Como el morbo es el morbo y el dolor, también, es dolor, quisiéramos saber porqué ha aterrizado en un hospital de Montevideo, por estos días, nuestro Eduardo Galeano. Y digo «nuestro», no porque sea un producto más de esos que vende la gran, y muchas veces engañosa, vitrina de la literatura contemporánea, sino porque es ese Principito abandonado a su suerte en el desierto de los abandonos comunes.
Nadie ha dicho qué le pasa. No sabemos si es un problema en sangre. De manera que ofrezcámosle esas propias venas abiertas de América Latina, que él nos enseñó a navegar, cierta vez, a través de una radiografía emocional y espiritual que ningún servicio médico, por muy especializado que sea, ofrece.
Quizá sea asunto de que su corazón se congela por el enfriamiento global; entonces, «como ese mar de fueguitos que somos» a causa de él, calentémosle con los Abrazos que nos regalara un día, cuando Galeano necesita que le susurremos, como hiciera un hombre de las viñas, en agonía, al oído de Marcela, eso de que «Si la uva está hecha de vino, quizá nosotros somos las palabras que cuentan lo que somos».
Y es que los escritores raigales, cuando a la pluma suman el vuelo de la ética, incluso más allá de la política, son como polvo cósmico que no nace ni muere, sino está ahí, ante nuestros ojos, transformándose de manera constante para llevarnos al desconocido, por falta de coordenadas tangibles, lugar de «la gloria».
Sobre su último libro Los hijos de los días, presentado el pasado abril luego de 11 revisiones como buen Virgo que es y agotado, de inmediato, en su primera edición, según Cubadebate, Galeano ha dicho que se inspiró en una versión del Génesis, escuchada mucho tiempo atrás en una comunidad maya de Guatemala cuando, según él, cada día contiene una historia que ofrecer «porque nosotros, sus hijos, los humanitos, estamos hechos de átomos, pero también estamos hechos de historias, y el placer del escritor está, entonces, en descubrir lo que no ha sido contado o ha sido mentido por las voces del poder: esas contravoces que el poder oculta porque no le conviene que se sepan».
En forma de calendario, el nuevo texto, según su autor, le costó mucho más trabajo que los anteriores, a partir de contar con «menos libertad para articular las historias en función de su ritmo narrativo: el almanaque mandaba, y yo no tenía más remedio que obedecer, pero me las arreglaba para que, por debajo de las palabras, los ríos subterráneos condujeran los ritmos».
Ahora, también, ese desprendimiento fatuo de un día sobre otro manda.

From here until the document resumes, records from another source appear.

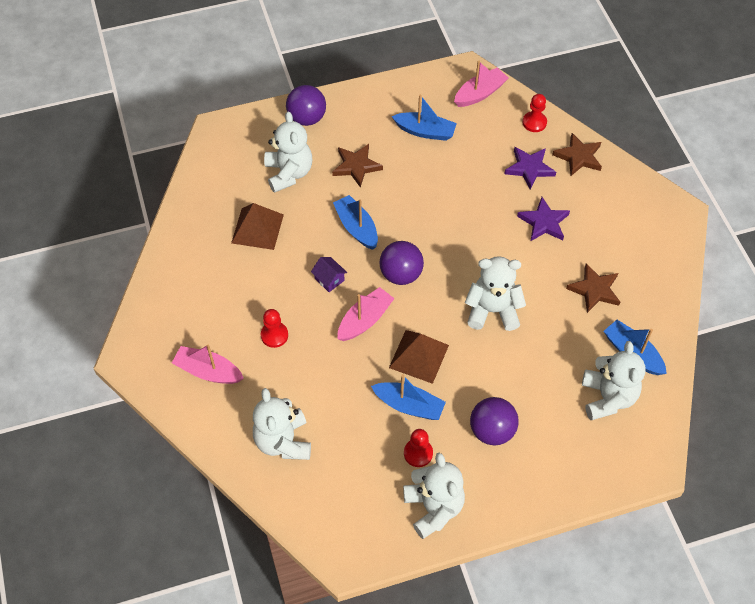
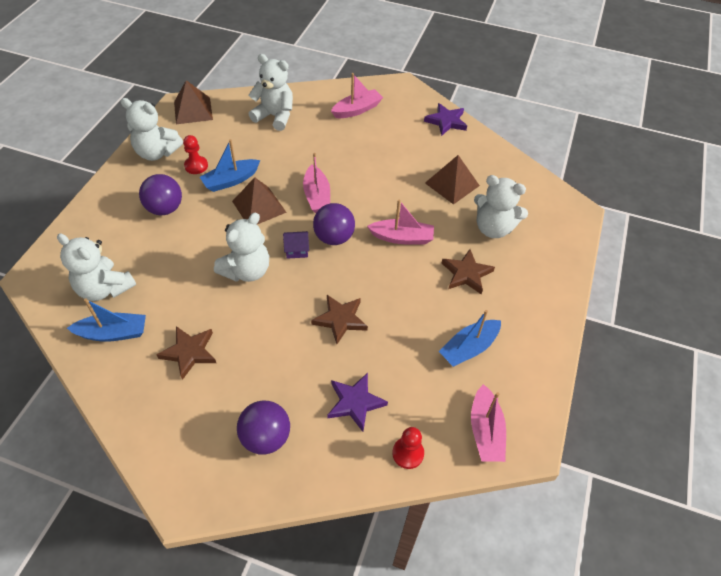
camera: 125 degrees right, 5 degrees down
(274, 335) = (352, 148): red pawn -> none
(307, 118) = (549, 272): purple ball -> purple ball (266, 437)
(329, 279) = (369, 197): purple house -> purple house (297, 250)
(342, 533) = (193, 110): none -> brown pyramid
(357, 228) = (402, 238): blue boat -> pink boat
(544, 222) = (288, 367): purple star -> purple star (446, 121)
(578, 157) = (331, 460): brown star -> brown star (340, 319)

No tendrá más remedio que someterse a sus médicos, quienes hurgarán hasta el cansancio, entre las tantas hojas de 71 calendarios, para encontrar la posible plaga que aqueja al árbol, guardián fiel de mil historias, ese bajo el cual más de una vez hemos derribado Caras y máscaras, para echar un partido de Fútbol a sol y sombra.
Quiera que hasta él lleguen nuestros ríos subterráneos, los que brotan del buen deseo solidario conduciendo los ritmos de lo eterno, cuando con esa Canción de nosotros queremos avivar su inextinguible Memoria del fuego, la que nos enseñó, hace años, a calentarnos con nuestras ramas, a caminar nuestra propia senda desde una aguda e ingeniosa palabra acompañada de la decencia, de la honestidad, de la misma magia con que El Principito se sintió domesticado por la zorra.